ABSTRACT. Recently, IoT (Internet of Things) has grown steadily, which generates a tremendous amount of data and puts pressure on the cloud computing infrastructures. Fog computing architecture is proposed to be the next generation of the cloud computing to meet the requirements of the IoT network. One of the big challenges of fog computing is resource management and operating function, as task scheduling, which guarantees a high-performance and cost-effective service.
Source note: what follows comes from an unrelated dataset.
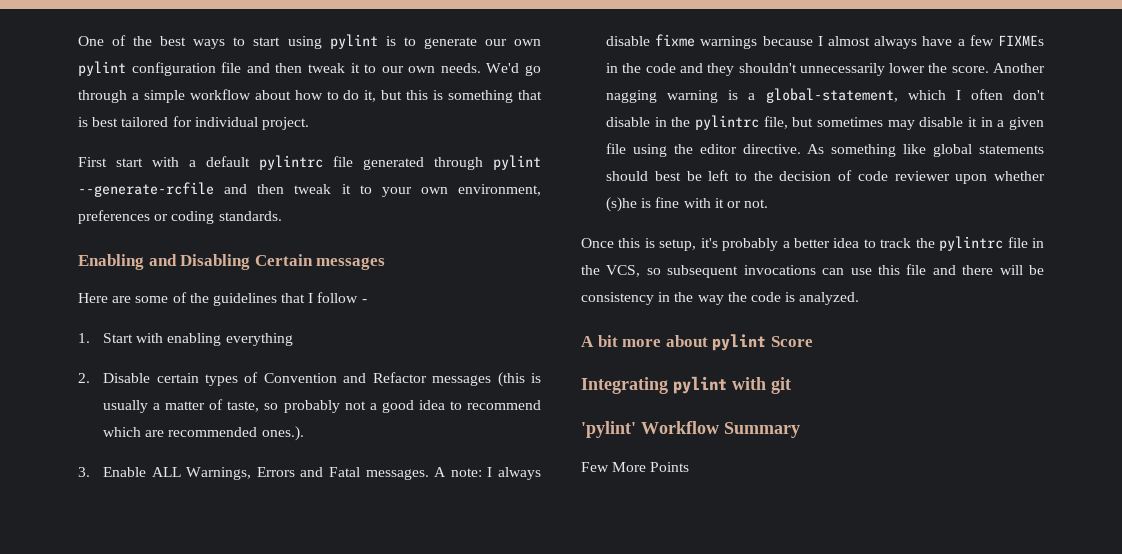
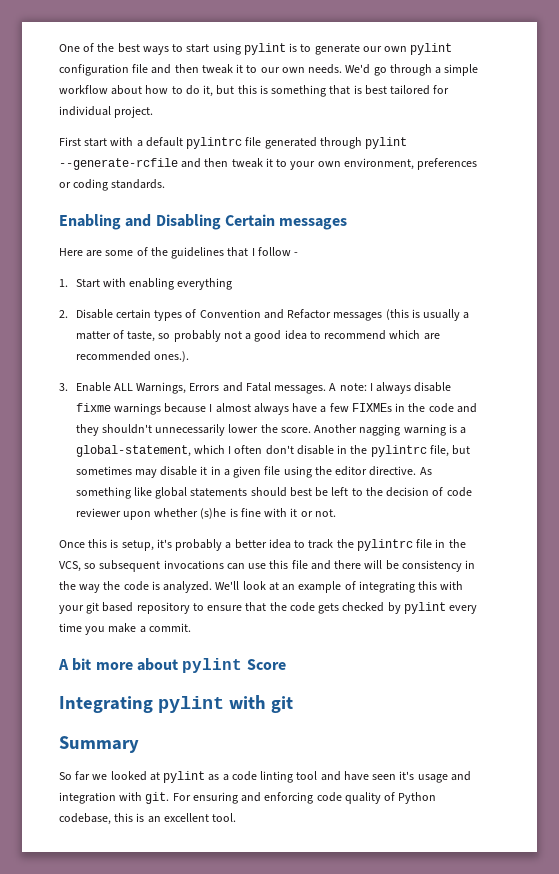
(860, 298) none -> [215,581,464,593] [59,602,478,614] [59,623,191,635] We'll look at an example of integrating this with your git based repository to ensure that the code gets checked by pylint every time you make a commit.
[581,421,719,438] 'pylint' Workflow -> (293, 704) none
[581,462,690,472] Few More Points -> [59,771,471,783] [59,792,437,804] [59,813,237,825] So far we looked at pylint as a code linting tool and have seen it's usage and integration with git. For ensuring and enforcing code quality of Python codebase, this is an excellent tool.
We propose TCaS - an evolutionary algorithm to deal with Bag-of-Tasks application in cloud-fog computing environment. By addressing the tasks in this distributed system, our proposed approach aimed at achieving the optimal trade-off between the execution time and operating costs. We verify our proposal by extensive simulation with various size of data set, and the experimental results demonstrate that our scheduling algorithm outperforms 38.6\% Bee Life Algorithm (BLA) in time-cost trade-off, especially, performs much better than BLA in execution time, simultaneously, satisfies user's requirement.

16:45
A matrix completion method for drug response prediction in personalized medicine

ABSTRACT. One of the significant goals of personalized medicine is to provide the right treatment to patients based on their molecular features. Several big projects have been launched and generated a large amount of -omics and drug response data for cell lines of the human. These projects are very useful for testing of drug responses on cell lines before employing clinical trials on humans. However, a range of drugs and cell lines have not been tested yet. Thus, many computational methods attempt to predict such the responses to maximize the treatment efficiency and to minimize side-effects. These methods use not only known drug – cell lines responses but also the similarity between drugs and between cell lines. Nevertheless, -omics data for cell lines which is used to calculate the cell-line similarities usually varies among platforms leading to heterogeneous results. Therefore, in this study, we propose a drug response prediction method (MCDRP) based on a matrix completion technique using only known drug – cell lines response information to predict drug responses for untested cell lines. The method can impute responses for not only one at time but also all drugs simultaneously. In comparison with other methods, we found that our method achieved better performance for IC50 response measurement.